Desse modo, o presente estudo parte do princípio de que é central que os esforços de formação docente para atuação na perspectiva da educação inclusiva levem em consideração as condições de trabalho do professor e de seu coletivo. Propõe-se, para tanto, uma discussão e análise de como as concepções sobre o aluno deficiente intelectual incluído orientam as práticas docentes (e vice-versa) e, consequentemente, constituem modos de ser aluno, de ser professor e de viver na escola (cultura escolar).

Nessa perspectiva, tendo como foco a análise das práticas pedagógicas – o contexto da sala de aula com alunos deficientes intelectuais incluídos –, o presente estudo indaga: quais concepções de desenvolvimento e aprendizagem sustentam a atuação pedagógica dos professores que trabalham com alunos deficientes intelectuais? Num desdobramento, como os professores se posicionam acerca das estratégias pedagógicas adotadas com alunos deficientes intelectuais incluídos? Ou seja, quais são os alicerces explicativos que fundamentam tais estratégias?

3.2. Objetivos

A partir das questões anteriormente apresentadas, os objetivos deste estudo são:

a) Identificar e analisar criticamente, com os professores, as estratégias pedagógicas por eles propostas em situações de sala de aula que envolvam alunos deficientes intelectuais incluídos e seus desdobramentos para a conceituação da deficiência intelectual.
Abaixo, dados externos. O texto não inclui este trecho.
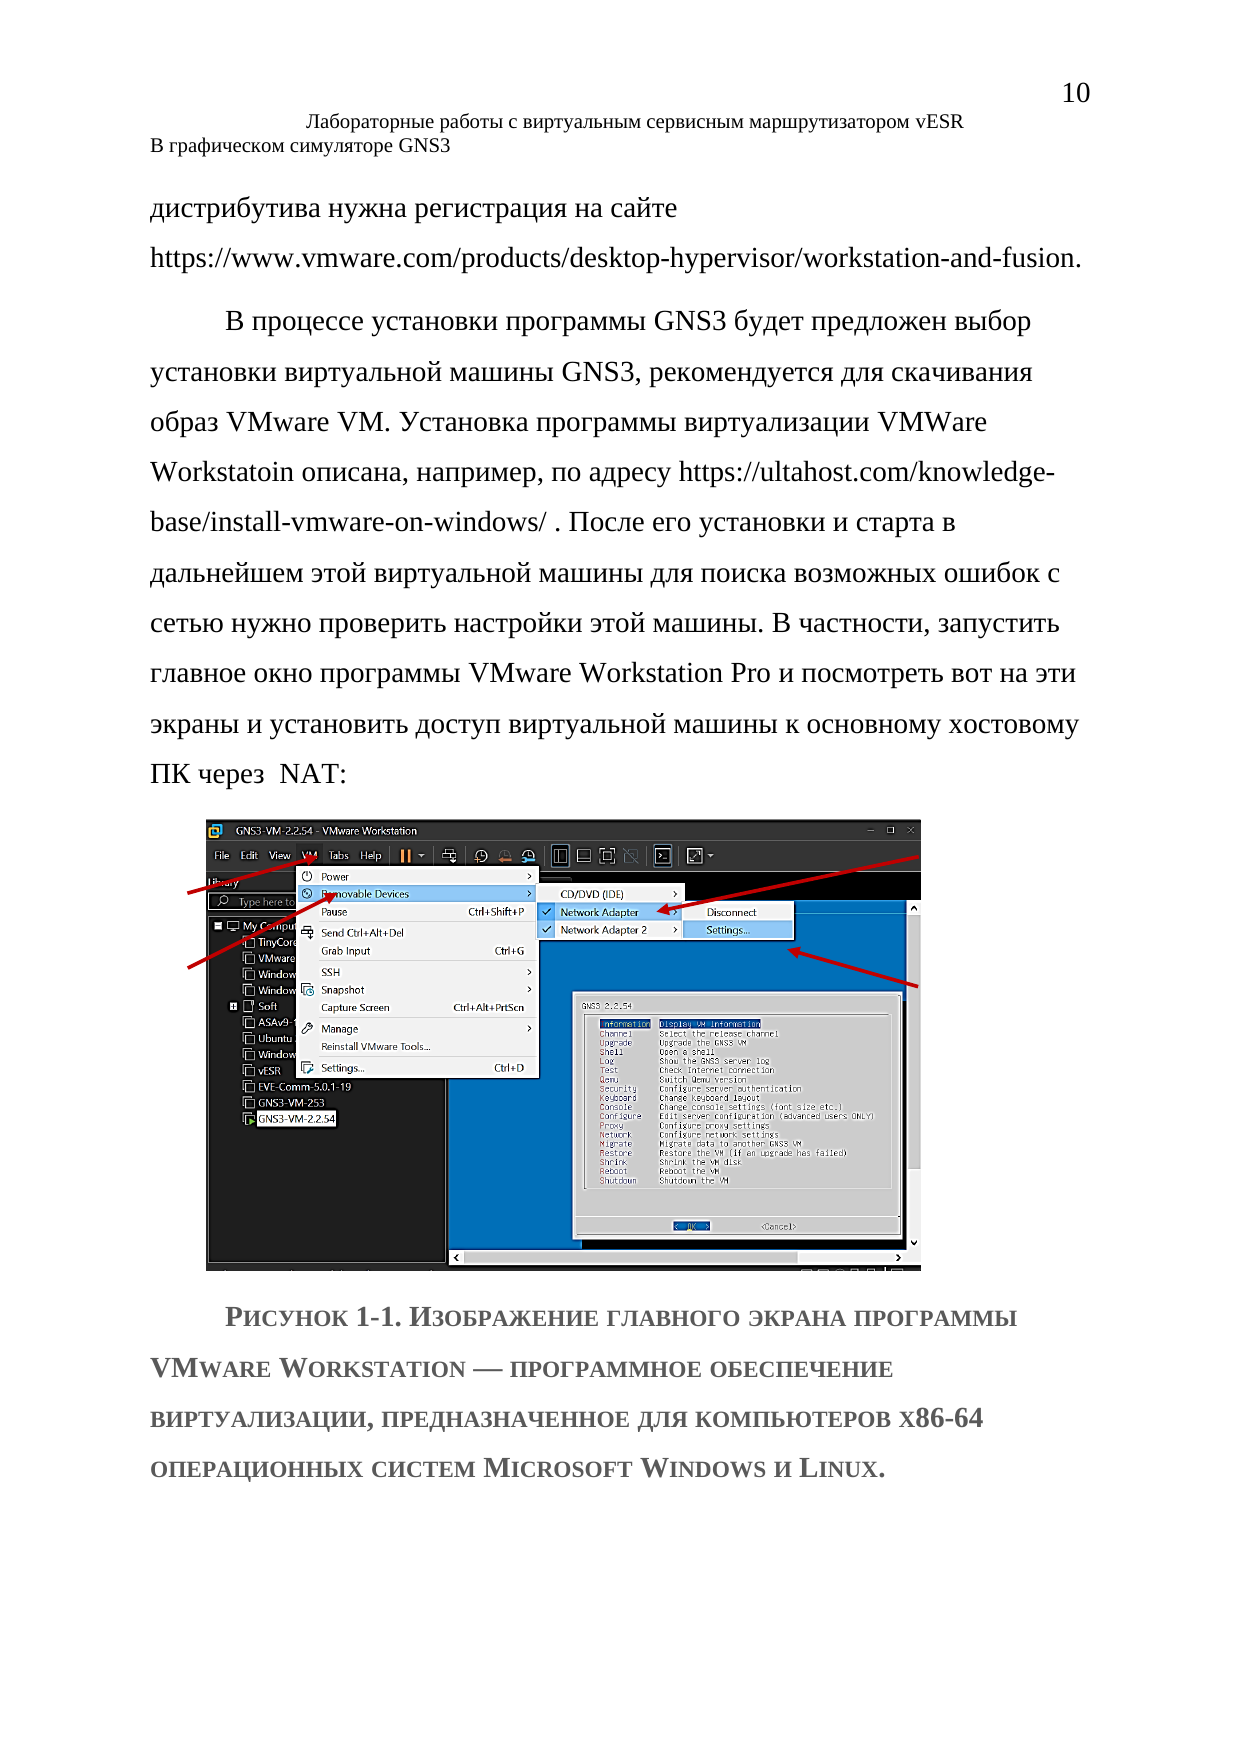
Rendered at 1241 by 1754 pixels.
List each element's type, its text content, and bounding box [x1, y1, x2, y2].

text В процессе установки программы GNS3 будет предложен выбор установки виртуальной машины GNS3, рекомендуется для скачивания образ VMware VM. Установка программы виртуализации VMWare Workstatoin описана, например, по адресу https://ultahost.com/knowledge-base/install-vmware-on-windows/ . После его установки и старта в дальнейшем этой виртуальной машины для поиска возможных ошибок с сетью нужно проверить настройки этой машины. В частности, запустить главное окно программы VMware Workstation Pro и посмотреть вот на эти экраны и установить доступ виртуальной машины к основному хостовому ПК через NAT: [150, 303, 1090, 790]
text Рисунок 1-1. Изображение главного экрана программы VMware Workstation — программное обеспечение виртуализации, предназначенное для компьютеров x86-64 операционных систем Microsoft Windows и Linux. [150, 1299, 1090, 1484]
picture [206, 818, 921, 1271]
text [150, 190, 1090, 274]
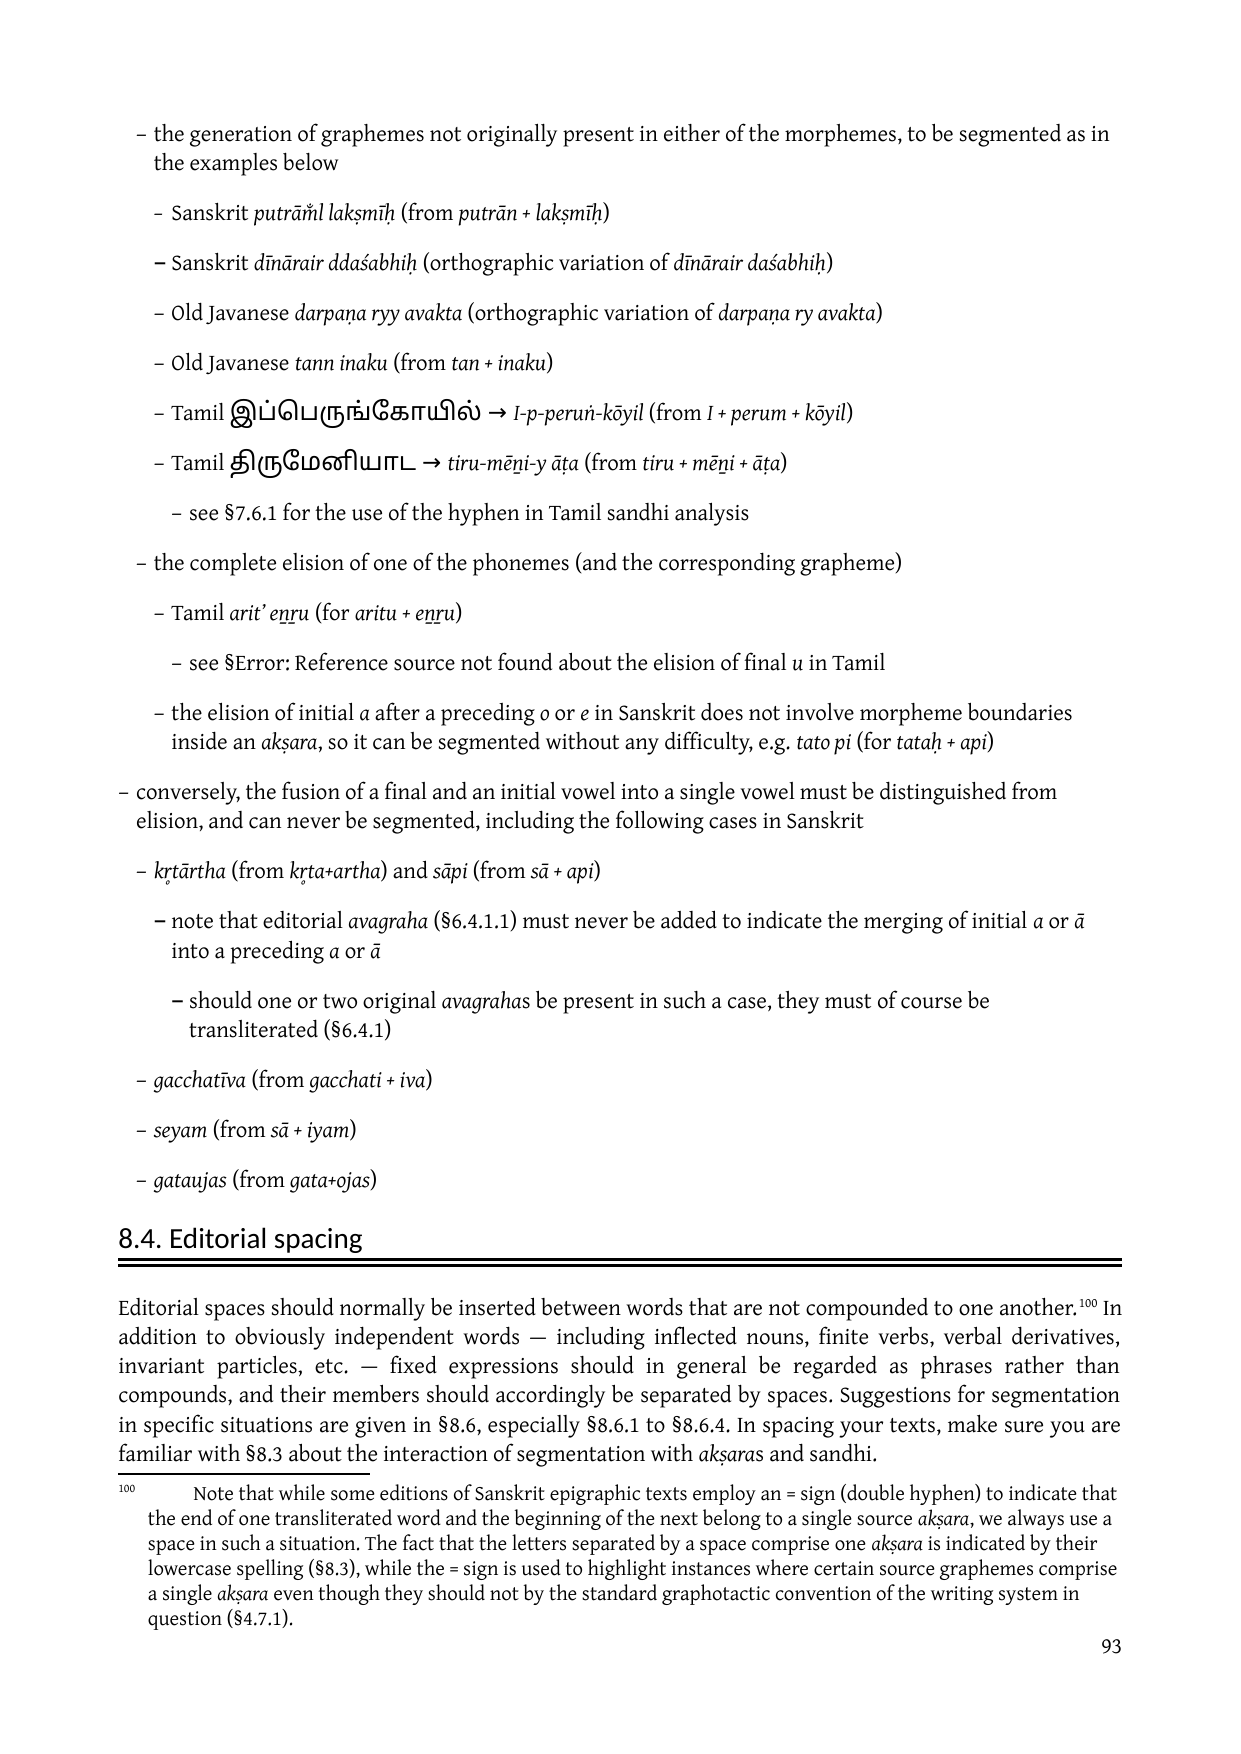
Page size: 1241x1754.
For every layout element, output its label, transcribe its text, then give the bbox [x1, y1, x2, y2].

list Tamil arit’ eṉṟu (for aritu + eṉṟu) [153, 597, 1122, 626]
list Sanskrit dīnārair ddaśabhiḥ (orthographic variation of dīnārair daśabhiḥ) [153, 247, 1122, 276]
list the generation of graphemes not originally present in either of the morphemes, to be segmented as in the examples below [136, 118, 1122, 176]
list conversely, the fusion of a final and an initial vowel into a single vowel must be distinguished from elision, and can never be segmented, including the following cases in Sanskrit [118, 776, 1122, 835]
text Editorial spaces should normally be inserted between words that are not compounded to one another. In addition to obviously independent words — including inflected nouns, finite verbs, verbal derivatives, invariant particles, etc. — fixed expressions should in general be regarded as phrases rather than compounds, and their members should accordingly be separated by spaces. Suggestions for segmentation in specific situations are given in §8.5, especially §8.5.1 to §8.5.4. In spacing your texts, make sure you are familiar with §8.2 about the interaction of segmentation with akṣaras and sandhi. [118, 1292, 1122, 1467]
list see §Hiba! A hivatkozási forrás nem található. about the elision of final u in Tamil [171, 647, 1122, 676]
list Tamil இப்பெருங்கோயில் → I-p-peruṅ-kōyil (from I + perum + kōyil) [153, 397, 1122, 426]
list the complete elision of one of the phonemes (and the corresponding grapheme) [136, 547, 1122, 576]
list Old Javanese darpaṇa ryy avakta (orthographic variation of darpaṇa ry avakta) [153, 297, 1122, 326]
subtitle Editorial spacing [118, 1218, 1122, 1258]
list note that editorial avagraha (§6.4.1.1) must never be added to indicate the merging of initial a or ā into a preceding a or ā [153, 906, 1122, 964]
list the elision of initial a after a preceding o or e in Sanskrit does not involve morpheme boundaries inside an akṣara, so it can be segmented without any difficulty, e.g. tato pi (for tataḥ + api) [153, 697, 1122, 756]
list gataujas (from gata+ojas) [136, 1164, 1122, 1193]
list Tamil திருமேனியாட → tiru-mēṉi-y āṭa (from tiru + mēṉi + āṭa) [153, 447, 1122, 476]
list seyam (from sā + iyam) [136, 1114, 1122, 1143]
list see §7.5.1 for the use of the hyphen in Tamil sandhi analysis [171, 497, 1122, 526]
list should one or two original avagrahas be present in such a case, they must of course be transliterated (§6.4.1) [171, 985, 1122, 1043]
list Sanskrit putrām̐l lakṣmīḥ (from putrān + lakṣmīḥ) [153, 197, 1122, 226]
list Old Javanese tann inaku (from tan + inaku) [153, 347, 1122, 376]
list kr̥tārtha (from kr̥ta+artha) and sāpi (from sā + api) [136, 856, 1122, 885]
list gacchatīva (from gacchati + iva) [136, 1064, 1122, 1093]
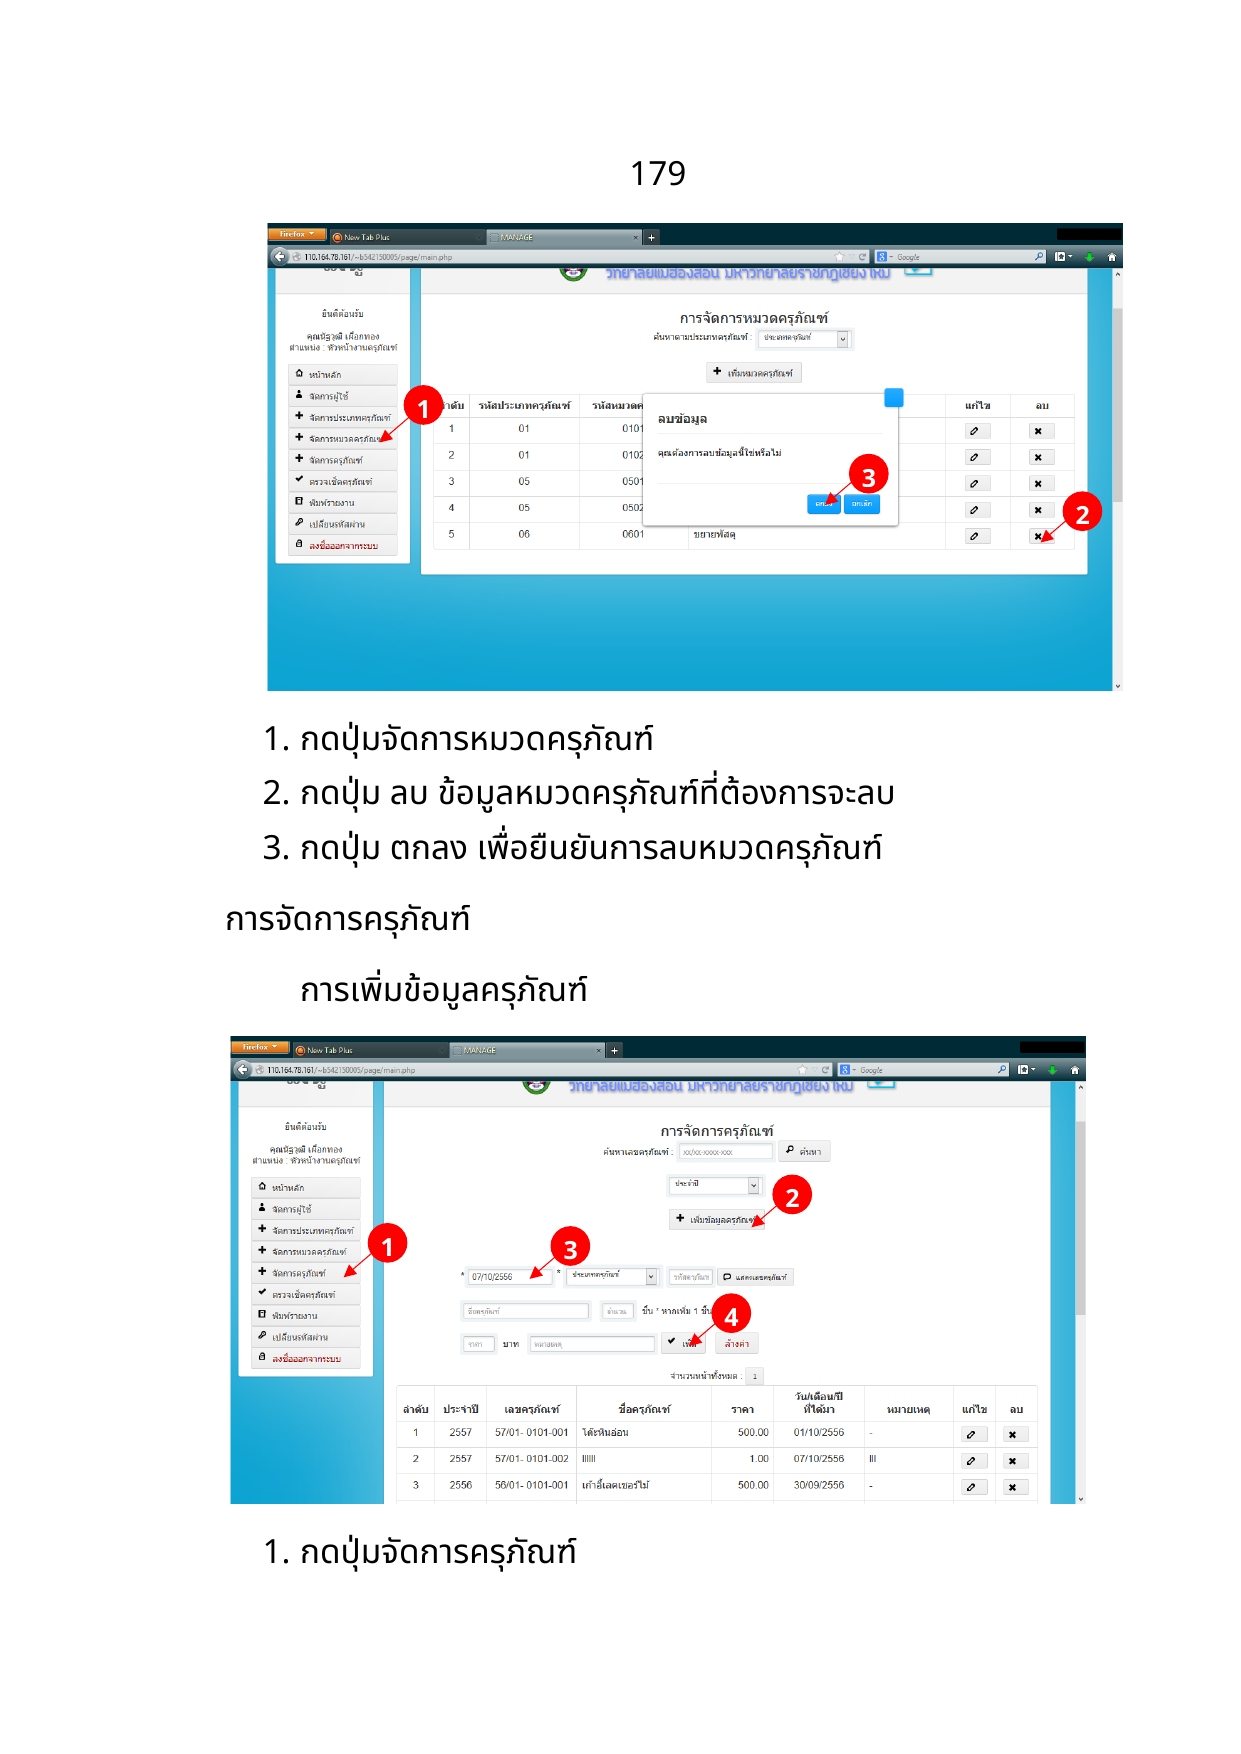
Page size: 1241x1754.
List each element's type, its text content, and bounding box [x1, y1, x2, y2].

list กดปุ่มจัดการหมวดครุภัณฑ์ [262, 714, 1090, 765]
list กดปุ่ม ตกลง เพื่อยืนยันการลบหมวดครุภัณฑ์ [262, 823, 1090, 874]
list กดปุ่ม ลบ ข้อมูลหมวดครุภัณฑ์ที่ต้องการจะลบ [262, 769, 1090, 819]
text การจัดการครุภัณฑ์ [225, 895, 1090, 945]
text การเพิ่มข้อมูลครุภัณฑ์ [225, 966, 1090, 1016]
list กดปุ่มจัดการครุภัณฑ์ [262, 1528, 1090, 1578]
b) Refletir sobre os valores e as concepções docentes acerca das possibilidades, das características e do funcionamento das crianças com deficiência intelectual incluídas em suas salas de aula.

c) Propor, metodologicamente, um espaço de experiência formativa que promova a reflexão dos professores de ensino fundamental atuantes em escola inclusiva sobre aspectos de sua prática pedagógica que revelem seus pressupostos acerca do desenvolvimento e da aprendizagem de alunos com deficiência intelectual.